You can read the whole essay here: http://web.mit.edu/philosophy/religionandscience/mindandmatter.pdf
The Physical Basis Of Consciousness
The rather bold statement it begins with echoes what this experience is in a nutshell, a construct of our sensations, perceptions and memories. The experience is a construct of our body’s nervous processes and nothing more. I would like to think of it as the widely used term, collective consciousness i.e a oneness of many minds akin if you would like as many branches of the same tree. The experience or controlled hallucination is more inward out than outside in as proved and put forward by Anil Seth & his team, which I touched upon in my previous post: https://wordsforeveries.wordpress.com/2018/05/17/confluence-in-the-void-of-oneness-a-brief-delve-into-the-teachings-of-stephen-hawking-aldous-huxley-anil-seth-and-sri-aurobindo-to-explain-lifes-questionswestern-and-indian-thought/
As Schrödinger writes, it is convenient to regard it as existing objectively on it’s own but it certainly does not become manifest by it’s mere existence. Which begs the question put forward by theoretical physicist John Wheeler: “Does the Universe Exist If We’re Not Looking?” http://discovermagazine.com/2002/jun/featuniverse
Would the world and universe exist if we weren’t there to observe it?
Would it have remained a play before empty benches, not existing for anybody, thus not existing?
Of course this question invites scorn from the rationalist’s point of view where the rationalists believe that reality has an intrinsically logical structure.
I would further like to add that reality is subjective depending on each unique individual mind’s sensations, perceptions and memories, yet being one in a mind-at-large, as Huxley writes.

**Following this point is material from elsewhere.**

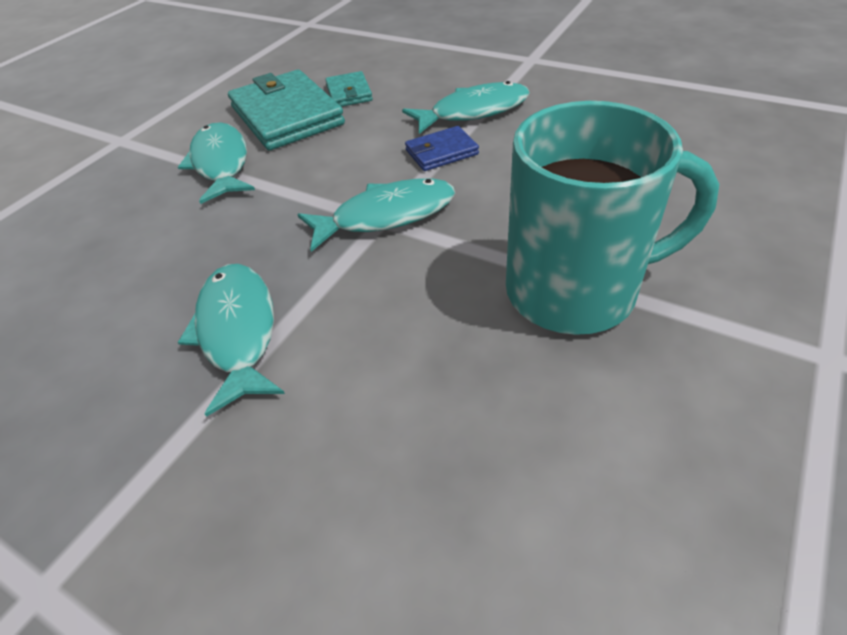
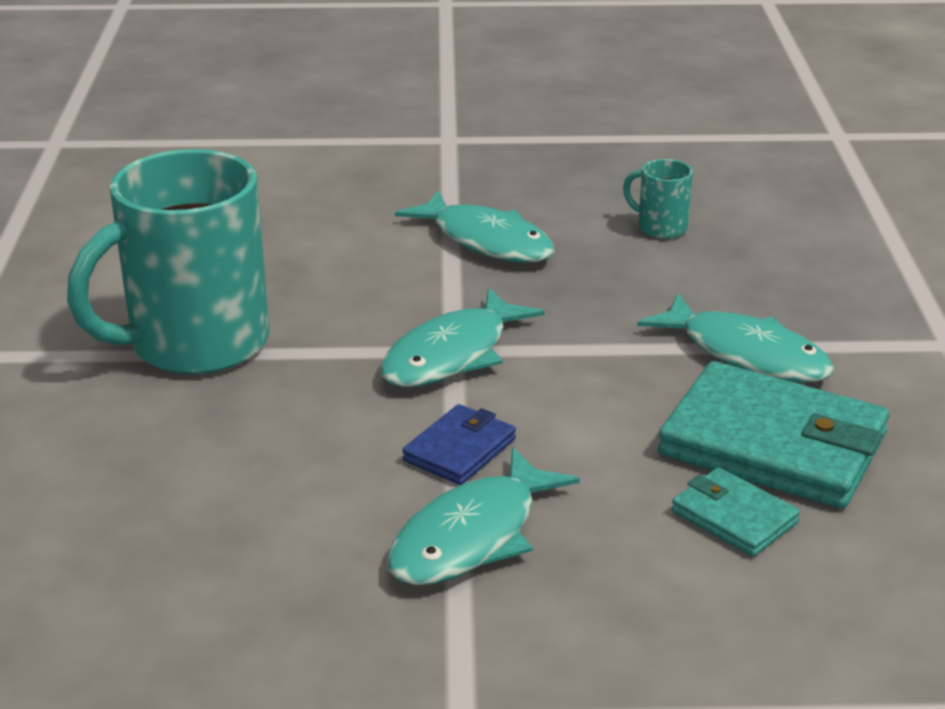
camera: 145 degrees right, 15 degrees down
(95, 291) = (660, 227): none -> turquoise mug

So it is experienced as believed and nervously constructed, yet all the while being one whole.
As Anil Seth says in his TED Talk “When we agree on the hallucination, we call it reality”
This One-many brain world view has been touched upon in Eastern and Indian thought.
However, Schrodinger further says that thinking of consciousness as anything other than a nervous process runs into unprovable speculation.
In a further elabouration, Schrodinger writes about how repeated nervous activity fades out of consciousness while if there is a change or different (nervous & hence environment) it “shoots up into the conscious region”.
He explains it thus:
In essence he is saying that, stronger repeated routine events fade out of consciousness and differential events are conscious.
But of course reality is not constructed by every nervous process, the subconscious and uncontrolled processes like breathing, digesting etc do not interfere with the conscious ever changing experience.
However, the new nervous processes that cause change in our reality are very much in consciousness.
Differentials are what makes the subjective reality an even more delightful experience.
The “changing turns of bliss” as I had written in a poem of mine.
So the ‘well memorized’ repetition of a string of events are the agreed reality or rather the agreed memory or hallucination.
He writes: “Therefore consciousness is associated with those of its functions that adapt themselves by what we call experience to a changing environment.”
He ends by saying : “Consciousness is associated with the learning of the living substance; its knowing how is unconscious”
It’s a collective nervous construct and that’s the simplistic beauty of it. Where it came from and how it came to be(the big bang, evolution and so on) are for another day and are questions that keep physicists & prominent thinkers awake at night. But for now let us immerse ourselves in this cellular delight and rejoice, rejoice we have no choice.
In all, its a brilliant essay by the great mind that is Erwin Schrodinger and definitely something to ponder on. His eloquently put explanation of our reality and this human experience remains one of the classics of the 20th century.